И я побежала, даже не спросив где, по какому поводу и что за банкет.
Глава 5. ВП
Разглядывать студенток, конечно, приятно. Хорошенькие, юные, свеженькие, они прямо излучали оптимизм, легкомысленность, уверенность в завтрашнем дне.
В одиночку, группкой или парочками они пробегали по холлу как блики солнца по воде, мерцали, искрились, вдохновляли. Но звонок литературного агента жестоко низверг меня с высот мысленных поглаживаний тугих попок и упругих грудок в глубины своей профессиональной несостоятельности.

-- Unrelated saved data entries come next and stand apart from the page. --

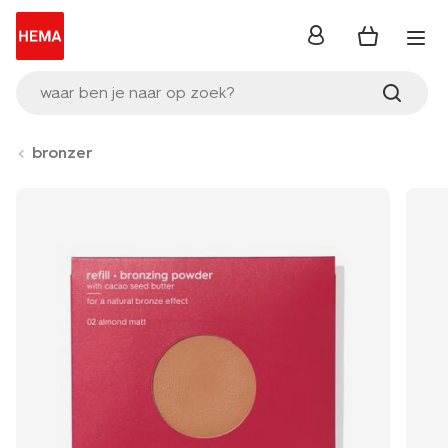
inloggen
waar ben je naar op zoek?
bronzer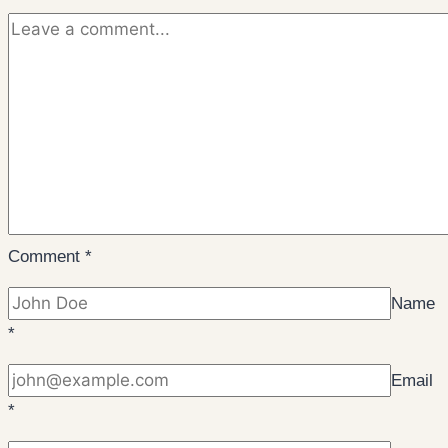
Comment
*
Name
*
Email
*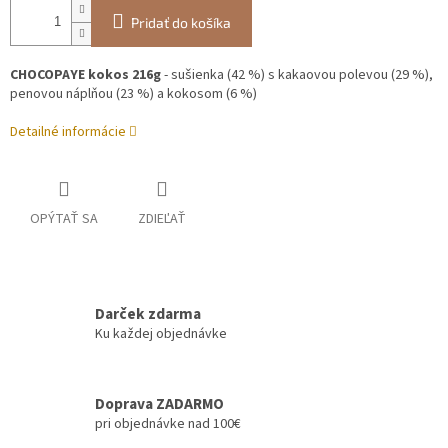
Pridať do košíka
CHOCOPAYE kokos 216g
- sušienka (42 %) s kakaovou polevou (29 %),
penovou náplňou (23 %) a kokosom (6 %)
Detailné informácie
OPÝTAŤ SA
ZDIEĽAŤ
Darček zdarma
Ku každej objednávke
Doprava ZADARMO
pri objednávke nad 100€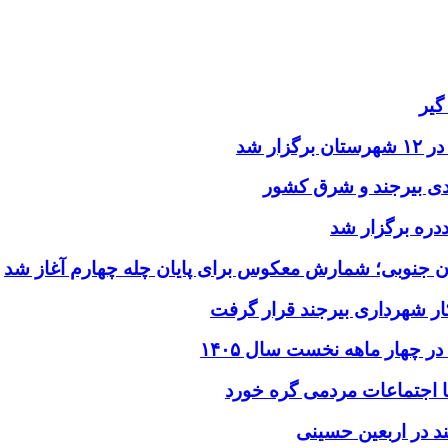
گیر
ر شد
یدی بیرجند و شرق کشور
ددره برگزار شد
ن جنوبی؛ شمارش معکوس برای پایان چله چهارم آغاز شد
ر شهرداری بیرجند قرار گرفت
د در اربعین حسینی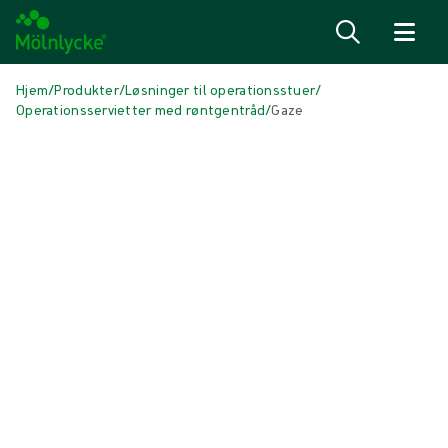
Spring til indhold
Hjem
/
Produkter
/
Løsninger til operationsstuer
/
Operationsservietter med røntgentråd
/
Gaze
Skip to products
Sårbehandling (44)
Vis alle
Alginat- og fiberbandager (3)
Antimikrobielle bandager (6)
Arbehandling (3)
Fiksering og kompressionsbehandling (3)
Incisionsbandager (1)
Klargøring af sårbund (1)
Konventionelle bandager (4)
Konventionelle kompresser og tamponer (3)
Skumbandager med klæbekant (5)
Skumbandager uden klæbekant (5)
Superabsorberende bandager (2)
Sårbehandling med undertryk (3)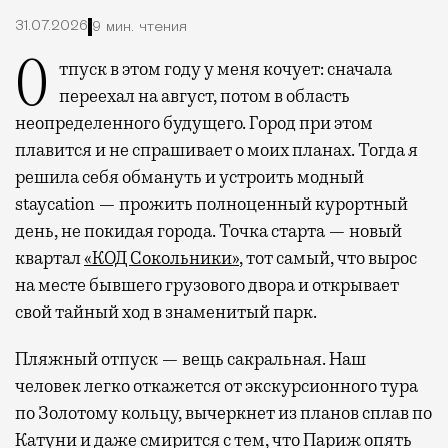
31.07.2026
9 мин. чтения
Отпуск в этом году у меня кочует: сначала
переехал на август, потом в область
неопределенного будущего. Город при этом
плавится и не спрашивает о моих планах. Тогда я
решила себя обмануть и устроить модный
staycation — прожить полноценный курортный
день, не покидая города. Точка старта — новый
квартал
«КОД Сокольники»
, тот самый, что вырос
на месте бывшего грузового двора и открывает
свой тайный ход в знаменитый парк.
Пляжный отпуск — вещь сакральная. Наш
человек легко откажется от экскурсионного тура
по Золотому кольцу, вычеркнет из планов сплав по
Катуни и даже смирится с тем, что Париж опять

— Да не надо меня успокаивать, Гер, — отвернулся я к окну, хотя был близок к тому, чтобы подмигнуть одному из юных созданий, что нашёптывало обо мне другому столь же нежному и стройному что-то с таким восторгом, что я облизнулся. Заклишованный мозг автора любовных романов уже нарисовал живописную картину как юная нимфа дожидается меня на крыльце университета. И пошёл даже дальше: до «как её он полюбил на сто восьмой стpанице!» Хотя девчонка не в моём вкусе. Слишком заинтересованная. Слишком «фигуристая». Слишком блондинка. Грудь мне нравилась не настолько молочная, бёдра не настолько крутые. Это, говорят, для родов хорошо. Но, видимо, я сознательно избегал всего, связанного с детьми и пергидрольной демонстрацией интеллекта. Хотя готов был мысленно пристроиться сзади даже к этим широкоформатным округлостям, но лучше — разглядеть повнимательнее её подругу, вон ту, с чёлочкой, если бы не чёртов агент. — Гер, я что, не знаю, что такое хорошие продажи? Тридцать тысяч копий предварительный заказ вместе с книжными сетями — это, мать твою, ни о чём, Герман Михайлович. Ни. О. Чём. Это даже не слёзы, это, сука, как выжимать капли из дохлого заспиртованного кота.
Накрыло стойким желанием швырнуть телефон с досады. Но если бы это помогало.
Чего греха таить, я знал, что эта книга провалится, чувствовал, предрекал, пророчил, но в глубине души всё равно наивно надеялся на чудо. А теперь злился, что его не произошло. Хотя двадцать первое число только завтра, завтра и начало продаж, и презентация, и буктрейлер по всем каналам, и праздничный банкет, но хреново уже сегодня.
— Юлий Моисеевич, ну что, жду на фуршете? — завершив короткий разговор, повернулся я к ректору университета, который когда-то в другой жизни преподавал экономику у меня.
— Спасибо, Лёнь, но прости, не могу, у внучки выпускной, — он дружески похлопал меня по плечу. — А на счёт лекций ты подумай. Я тебя не иностранную литература приглашаю читать. Не Фолкнера с «Улиссом». А родной русский, культуру речи. По твоему профилю и диплому.
Я едва сдержал едкий смешок. Культуру это я могу. Особенно речи. А вообще приглашать кота стеречь сметану… у меня аж яйца словно молнией прищемило от предвкушения, что сотни юных гибких ланей будут готовы на всё ради моего заветного росчерка в зачётке. Будут трепетать от восторга и страха, пропитывая воздух аудитории ароматами духов и гормонов, ожидая… экзамены. Я аж вспотел.
— Спасибо, Юлий Моисеевич, я подумаю, — жадно сглотнув, снял с шеи пижонский шарф и засунул в карман.